I cant answer with knowledge, but this article can.

http://www.egblures.com/dofish.html


----------



## Mr. Hannibal (Feb 21, 2003)

Nice question







...as far as i know (what i've heard) they can distinguish certain colors...anyway i'm not sure about this topic :sad: ...!


----------



## SERRAPYGO (Feb 4, 2003)

Without clicking on that link. I've always understood fish to have very similiar vision to our own.


----------



## CHI (Apr 29, 2003)

so they can distinguish between all colors.... are piranhas more sensitive to certain colors?.. cause i know certain insects and animals are.. like a bee is especially sensitive to red, yellow and i think green.. something like that


----------



## hastatus (Jan 16, 2003)

They see colors and that topic has been covered in P-Science.


----------



## Houseman (Nov 28, 2003)

Well to answer the correct question would be impossible, cause U would kinda have to be a piranha that could speak.....lol


----------



## STIFFY (Jul 9, 2003)

hastatus said:


> They see colors and that topic has been covered in P-Science.
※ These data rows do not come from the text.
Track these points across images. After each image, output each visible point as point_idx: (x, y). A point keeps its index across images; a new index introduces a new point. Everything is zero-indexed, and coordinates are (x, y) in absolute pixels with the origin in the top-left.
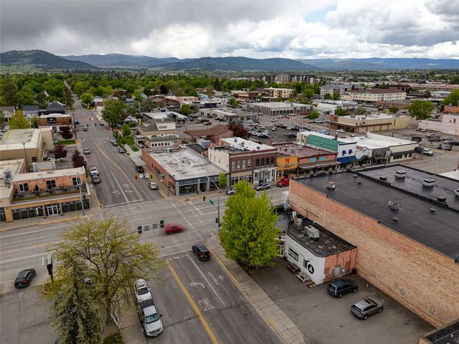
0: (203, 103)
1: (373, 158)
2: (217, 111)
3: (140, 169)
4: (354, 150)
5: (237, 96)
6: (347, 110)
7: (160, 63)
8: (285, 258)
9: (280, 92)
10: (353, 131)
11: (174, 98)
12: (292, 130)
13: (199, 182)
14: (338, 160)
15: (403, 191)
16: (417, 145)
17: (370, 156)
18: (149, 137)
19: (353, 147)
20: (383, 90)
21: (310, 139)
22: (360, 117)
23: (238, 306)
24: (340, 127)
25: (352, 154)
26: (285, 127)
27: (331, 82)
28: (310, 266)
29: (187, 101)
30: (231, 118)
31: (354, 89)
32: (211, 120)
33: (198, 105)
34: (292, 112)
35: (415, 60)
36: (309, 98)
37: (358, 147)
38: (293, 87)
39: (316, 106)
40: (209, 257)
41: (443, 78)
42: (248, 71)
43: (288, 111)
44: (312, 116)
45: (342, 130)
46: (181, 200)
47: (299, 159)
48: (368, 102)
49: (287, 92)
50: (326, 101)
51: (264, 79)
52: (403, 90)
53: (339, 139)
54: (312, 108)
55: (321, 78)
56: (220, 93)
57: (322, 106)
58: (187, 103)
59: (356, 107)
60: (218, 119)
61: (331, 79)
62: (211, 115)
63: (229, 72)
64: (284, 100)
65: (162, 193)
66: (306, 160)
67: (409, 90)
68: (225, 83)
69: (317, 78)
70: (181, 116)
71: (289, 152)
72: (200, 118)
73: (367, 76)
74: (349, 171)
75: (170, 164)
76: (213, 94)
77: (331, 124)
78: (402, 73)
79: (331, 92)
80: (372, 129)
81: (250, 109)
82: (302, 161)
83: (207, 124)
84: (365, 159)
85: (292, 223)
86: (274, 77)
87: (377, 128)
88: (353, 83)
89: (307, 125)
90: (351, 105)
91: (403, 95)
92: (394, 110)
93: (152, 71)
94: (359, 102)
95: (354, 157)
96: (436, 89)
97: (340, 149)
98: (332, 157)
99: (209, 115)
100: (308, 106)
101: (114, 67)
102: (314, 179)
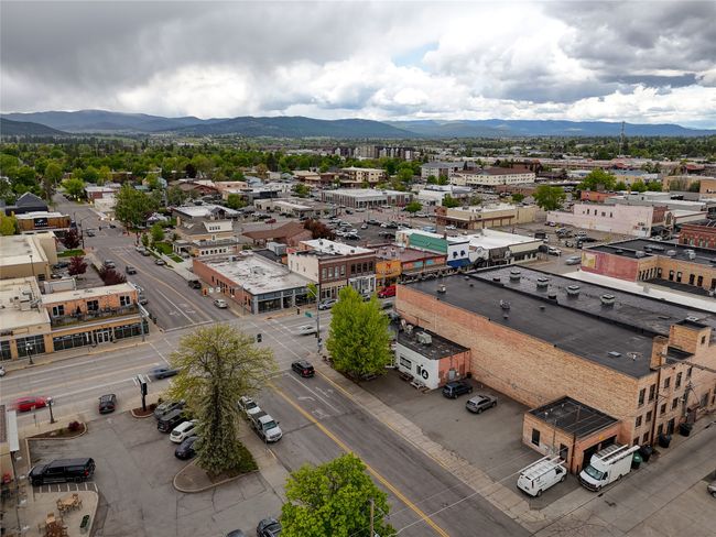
0: (256, 191)
1: (490, 260)
2: (280, 203)
3: (196, 285)
4: (467, 251)
5: (302, 179)
6: (458, 199)
7: (169, 126)
8: (397, 369)
9: (366, 174)
10: (466, 227)
11: (209, 183)
12: (388, 227)
13: (282, 296)
14: (449, 263)
15: (516, 291)
16: (542, 243)
17: (487, 258)
18: (196, 242)
19: (465, 248)
20: (506, 170)
21: (413, 239)
22: (475, 208)
23: (354, 413)
24: (449, 222)
25: (465, 257)
26: (378, 224)
27: (436, 156)
28: (424, 371)
29: (232, 189)
30: (302, 212)
31: (467, 169)
32: (274, 216)
33: (250, 195)
34: (385, 202)
35: (550, 123)
36: (406, 182)
37: (471, 248)
38: (383, 166)
39: (417, 193)
40: (313, 372)
41: (585, 150)
42: (311, 138)
43: (380, 202)
44: (412, 207)
45: (452, 227)
46: (263, 318)
47: (402, 264)
48: (485, 187)
49: (375, 174)
50: (429, 187)
51: (338, 151)
52: (531, 169)
53: (449, 238)
54: (411, 196)
55: (421, 151)
56: (277, 175)
57: (426, 194)
58: (233, 191)
59: (470, 195)
60: (284, 214)
61: (435, 153)
62: (272, 209)
63: (282, 140)
64: (372, 185)
65: (234, 312)
66: (411, 264)
67: (539, 170)
68: (282, 160)
69: (414, 150)
70: (230, 211)
71: (389, 256)
72: (257, 214)
73: (485, 146)
74: (460, 273)
75: (239, 275)
76: (267, 175)
77: (439, 219)
78: (533, 143)
79: (436, 173)
80: (489, 224)
81: (326, 200)
82: (406, 266)
83: (269, 222)
84: (481, 262)
85: (401, 331)
86: (353, 149)
87: (497, 223)
88: (465, 158)
89: (407, 221)
90: (464, 192)
91: (531, 177)
92: (518, 198)
93: (158, 138)
94: (475, 186)
95: (468, 259)
96: (574, 168)
97: (451, 250)
98: (442, 261)
99: (268, 208)
100: (406, 194)
101: (91, 131)
102: (423, 284)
 Frank to the rescue again


----------



## CHI (Apr 29, 2003)

well if they do can u guyz tell me which ones they see more effectively


----------



## hastatus (Jan 16, 2003)

Like I said, you can find this information in Piranha Science. Click on this link.


----------



## CHI (Apr 29, 2003)

awesome... but no specific info on piranhas..... ne know specifically what colors a piranha can see?


----------



## hastatus (Jan 16, 2003)

Red, blue, yellow, the same as any other fish with color perception.


----------



## sweet lu (Oct 3, 2003)

then why do my p's change to being brightly colored when the tank is really dark and dull after a while when the tank light is on :rock:


----------



## SmallTankBighopes (Dec 29, 2003)

hmm.. sweet lu mine to the complete opposite...weird


----------